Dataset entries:
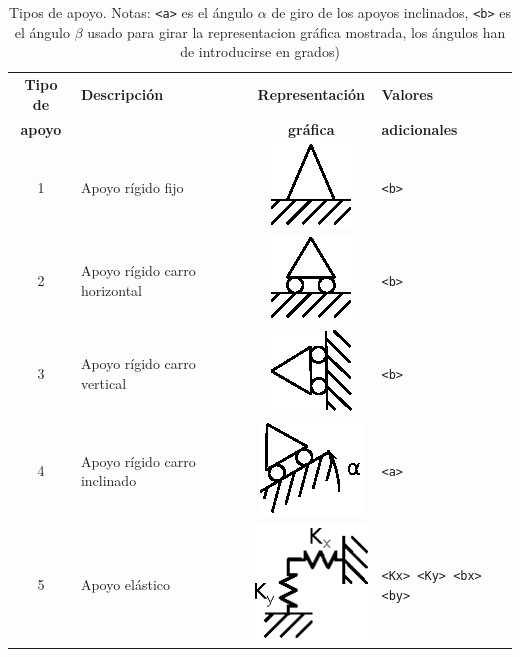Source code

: \documentclass[a4paper,11pt]{article}
\begin{document}
\begin{table}[h]
\begin{center}
\setlength\extrarowheight{2pt}
\begin{tabular}{c p{6cm} c l}
\hline
\textbf{Tipo de} & \textbf{Descripci\'on} & \textbf{Representaci\'on} & \textbf{Valores} \\
\textbf{apoyo}   &                        & \textbf{gr\'afica} & \textbf{adicionales} \\
\hline
1 & Apoyo r\'igido fijo &
\multicolumn{1}{m{2cm}}{\includegraphics{figures/apoyo_fijo.eps}} &
\texttt{<b>} \\
\hline
2 & Apoyo r\'igido carro horizontal & 
\multicolumn{1}{m{2cm}}{\includegraphics{figures/apoyo_carro_horizontal.eps}} &
\texttt{<b>} \\
\hline
3 & Apoyo r\'igido carro vertical & 
\multicolumn{1}{m{2cm}}{\includegraphics{figures/apoyo_carro_vertical.eps}} &
\texttt{<b>} \\
\hline
4 & Apoyo r\'igido carro inclinado & 
\multicolumn{1}{m{2cm}}{\includegraphics{figures/apoyo_inclinado.eps}} & 
\texttt{<a>}\\
\hline
5 & Apoyo el\'astico & 
\multicolumn{1}{m{2cm}}{\includegraphics{figures/apoyo_elastico.eps}} & 
\texttt{<Kx> <Ky> <bx> <by>} \\
\hline
\end{tabular}
\end{center}
\caption{Tipos de apoyo. Notas: \texttt{<a>} es el \'angulo $\alpha$ de giro de los apoyos inclinados, \texttt{<b>} es el \'angulo $\beta$ usado para girar la representacion gr\'afica mostrada, los \'angulos han de introducirse en grados)}
\end{table}
\end{document}

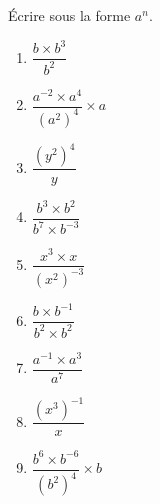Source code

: \documentclass[11pt]{article}
\begin{document}
\begin{exercice}[1]
Écrire sous la forme $a^n$.
\begin{multicols}{3}
\begin{enumerate}[label=\arabic*)]
\item  $\dfrac{b\times b^{3}}{b^2}$ 
\item  $\dfrac{a^{-2}\times a^{4}}{(a^2)^{4}}\times a$ 
\item  $\dfrac{(y^2)^{4}}{y}$ 
\item  $\dfrac{b^{ 3 }\times b^2}{b^{ 7 } \times b^{ -3 }}$ 
\item  $\dfrac{x^3\times x}{(x^2)^{-3}}$ 
\item  $\dfrac{b\times b^{-1}}{b^2\times b^2}$ 
\item  $\dfrac{a^{-1}\times a^3}{a^{7}}$ 
\item  $\dfrac{(x^3)^{-1}}{x}$ 
\item  $\dfrac{b^{6}\times b^{-6}}{(b^2)^{4}}\times b$ 
\end{enumerate}
\end{multicols}
\end{exercice}
\end{document}
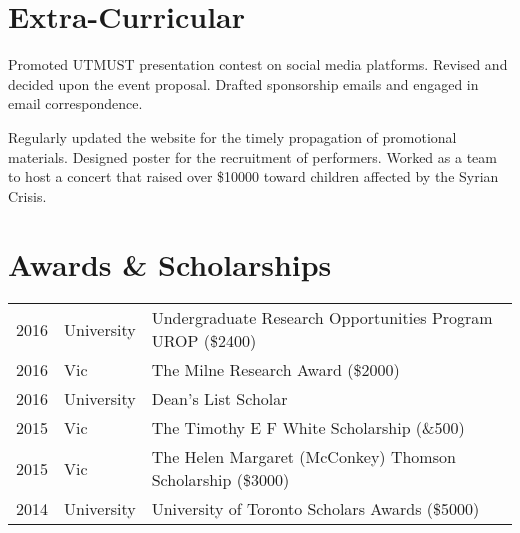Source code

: \documentclass[]{deedy-resume-openfont}
\begin{document}
\begin{minipage}[t]{0.66\textwidth}
\section{Extra-Curricular}

Promoted UTMUST presentation contest on social media platforms. Revised and decided upon the event proposal. Drafted sponsorship emails and engaged in email correspondence.
\sectionsep


Regularly updated the website for the timely propagation of promotional materials. Designed poster for the recruitment of performers. Worked as a team to host a concert that raised over \$10000 toward children affected by the Syrian Crisis.
\sectionsep



\section{Awards \& Scholarships}
\begin{tabular}{rll}
2016	     & University  & Undergraduate Research Opportunities Program UROP (\$2400) \\
2016	     & Vic  	   & The Milne Research Award (\$2000) \\
2016    	 & University  & Dean’s List Scholar \\
2015 		 & Vic 		   & The Timothy E F White Scholarship (\&500) \\
2015	     & Vic         & The Helen Margaret (McConkey) Thomson Scholarship (\$3000) \\
2014 		 & University  & University of Toronto Scholars Awards (\$5000) \\
\end{tabular}
\sectionsep




\end{minipage}
\end{document}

The problem: Return the records verbatim, minus pictures.

Exercise result:
Source code

: \documentclass[a4paper,11pt]{article}
\begin{document}
\begin{table}[h]
\begin{center}
\setlength\extrarowheight{2pt}
\begin{tabular}{c p{6cm} c l}
\hline
\textbf{Tipo de} & \textbf{Descripci\'on} & \textbf{Representaci\'on} & \textbf{Valores} \\
\textbf{apoyo}   &                        & \textbf{gr\'afica} & \textbf{adicionales} \\
\hline
1 & Apoyo r\'igido fijo &
\multicolumn{1}{m{2cm}}{\includegraphics{figures/apoyo_fijo.eps}} &
\texttt{<b>} \\
\hline
2 & Apoyo r\'igido carro horizontal & 
\multicolumn{1}{m{2cm}}{\includegraphics{figures/apoyo_carro_horizontal.eps}} &
\texttt{<b>} \\
\hline
3 & Apoyo r\'igido carro vertical & 
\multicolumn{1}{m{2cm}}{\includegraphics{figures/apoyo_carro_vertical.eps}} &
\texttt{<b>} \\
\hline
4 & Apoyo r\'igido carro inclinado & 
\multicolumn{1}{m{2cm}}{\includegraphics{figures/apoyo_inclinado.eps}} & 
\texttt{<a>}\\
\hline
5 & Apoyo el\'astico & 
\multicolumn{1}{m{2cm}}{\includegraphics{figures/apoyo_elastico.eps}} & 
\texttt{<Kx> <Ky> <bx> <by>} \\
\hline
\end{tabular}
\end{center}
\caption{Tipos de apoyo. Notas: \texttt{<a>} es el \'angulo $\alpha$ de giro de los apoyos inclinados, \texttt{<b>} es el \'angulo $\beta$ usado para girar la representacion gr\'afica mostrada, los \'angulos han de introducirse en grados)}
\end{table}
\end{document}

Source code

: \documentclass[11pt]{article}
\begin{document}
\begin{exercice}[1]
Écrire sous la forme $a^n$.
\begin{multicols}{3}
\begin{enumerate}[label=\arabic*)]
\item  $\dfrac{b\times b^{3}}{b^2}$ 
\item  $\dfrac{a^{-2}\times a^{4}}{(a^2)^{4}}\times a$ 
\item  $\dfrac{(y^2)^{4}}{y}$ 
\item  $\dfrac{b^{ 3 }\times b^2}{b^{ 7 } \times b^{ -3 }}$ 
\item  $\dfrac{x^3\times x}{(x^2)^{-3}}$ 
\item  $\dfrac{b\times b^{-1}}{b^2\times b^2}$ 
\item  $\dfrac{a^{-1}\times a^3}{a^{7}}$ 
\item  $\dfrac{(x^3)^{-1}}{x}$ 
\item  $\dfrac{b^{6}\times b^{-6}}{(b^2)^{4}}\times b$ 
\end{enumerate}
\end{multicols}
\end{exercice}
\end{document}
Source code

: \documentclass[]{deedy-resume-openfont}
\begin{document}
\begin{minipage}[t]{0.66\textwidth}
\section{Extra-Curricular}

Promoted UTMUST presentation contest on social media platforms. Revised and decided upon the event proposal. Drafted sponsorship emails and engaged in email correspondence.
\sectionsep


Regularly updated the website for the timely propagation of promotional materials. Designed poster for the recruitment of performers. Worked as a team to host a concert that raised over \$10000 toward children affected by the Syrian Crisis.
\sectionsep



\section{Awards \& Scholarships}
\begin{tabular}{rll}
2016	     & University  & Undergraduate Research Opportunities Program UROP (\$2400) \\
2016	     & Vic  	   & The Milne Research Award (\$2000) \\
2016    	 & University  & Dean’s List Scholar \\
2015 		 & Vic 		   & The Timothy E F White Scholarship (\&500) \\
2015	     & Vic         & The Helen Margaret (McConkey) Thomson Scholarship (\$3000) \\
2014 		 & University  & University of Toronto Scholars Awards (\$5000) \\
\end{tabular}
\sectionsep




\end{minipage}
\end{document}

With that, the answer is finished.